Some of his work experiences are as follows:

- Head of the Research and Innovation Center of the Ministry of Industries of Iran (2000 - 2002)
- Managing board member of the Iranian Energy Association (IEA) (2004 - 2009)
- Director of MSc joint program with Centre for Process Integration, University of Manchester, UK (2004-2009)
- Chairman of the Energy Committee of the National Iranian Oil Products Distribution Company (NIOPDC) (since 2010)
- Member of the Council for the Promotion of Energy Technologies of the Ministry of Petroleum of Iran (since 2012)
- Managing board member of the Fuel Cell Association of Iran (2012 - 2019)
- Head of the Faculty of Mechanical Engineering, Khajeh Nasir Toosi University of Technology (KNTU), Tehran, Iran (2013)
- Board of trustees at the Research Institute of Petroleum Industry (RIPI) (2015-2019)
- Director of the Energy and Environment Research Center, Niroo Research Institute (NRI) (since 2015)

===Scientific affiliations===

As a professor, he has affiliated to some research universities and institutions:

- Department of Energy Systems Engineering, Faculty of Mechanical Engineering, Khajeh Nasir Toosi University of Technology (KNTU), Tehran, Iran (since 2001)
- Department of Energy Engineering, Sharif University of Technology, Tehran, Iran (Invited Professor) (2009 - 2010)
- Faculty of New Sciences and Technologies, University of Tehran, Tehran, Iran (Adjunct Professor) (2011 - 2012)
- Energy and Environment Research Center, Niroo Research Institute (NRI), Tehran, Iran (since 2015)
- Dipartimento di Energia, Politecnico di Milano, Milano, Lombardia, Italy (Visiting Professor) (2017 - 2018)
- School of Mechatronic Systems Engineering, Simon Fraser University, Burnaby, British Columbia, Canada (Visiting Professor) (2018)

==Research==

Amidpour and his research team are working on different aspects of the Energy and Water Integration Systems through using Cogeneration approaches including systems that are utilizing renewable energies. They are also investigating the energy systems' integration with environmental issues (carbon emission trading), agriculture productions (water, energy, and food nexus), and energy materials (clean technologies). They have profited from various analysing methods (e.g. pinch technology, exergy analysis, and constructal theory) to achieve their goals to modify the energy and water consumption patterns in Oil and Gas Industries.

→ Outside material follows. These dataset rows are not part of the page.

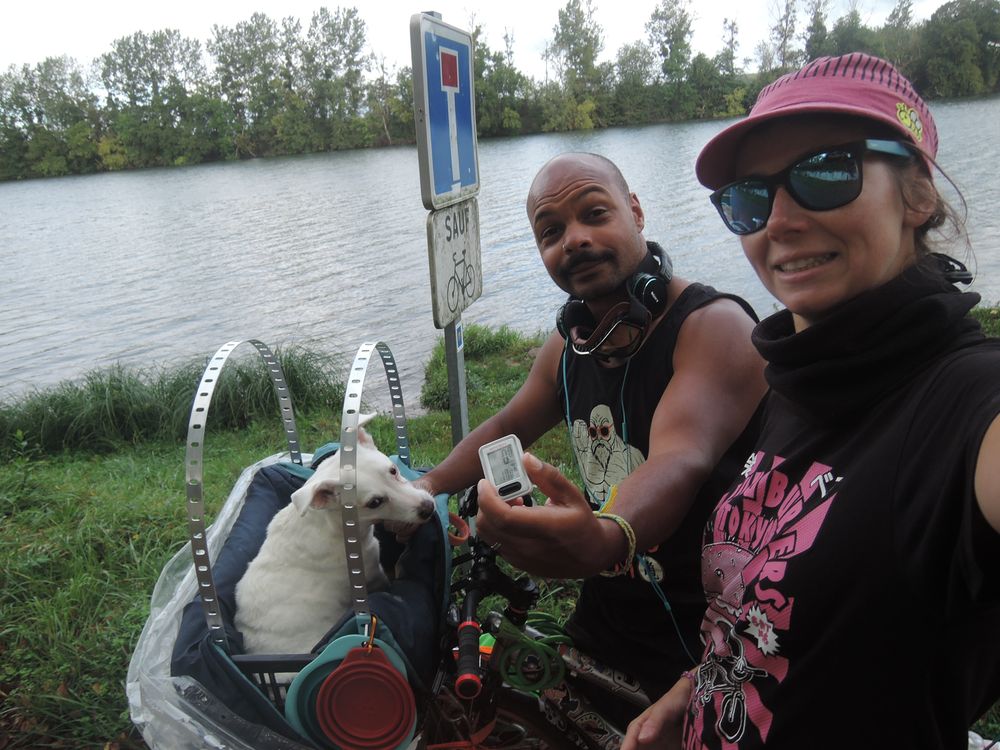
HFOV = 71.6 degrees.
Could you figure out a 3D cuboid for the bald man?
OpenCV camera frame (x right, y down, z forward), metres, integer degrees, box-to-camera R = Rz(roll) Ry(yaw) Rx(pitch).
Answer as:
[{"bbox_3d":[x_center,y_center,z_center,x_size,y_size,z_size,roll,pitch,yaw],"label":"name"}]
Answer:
[{"bbox_3d":[0.175,0.480,1.200,0.660,1.630,0.540,-19,25,-35],"label":"bald man"}]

Majid Amidpour has published more than 370 national and international conference and journal articles; his book "Cogeneration and Polygeneration Systems", which was published by Elsevier Science & Technology, adopts exergetic and thermoeconomic analysis and related modeling and simulation tools to inform performance and systems design in modern cogeneration plants. Because of his scientific efforts, his name has been listed among the world's top 1% scientists by Essential Science Indicators (ESI).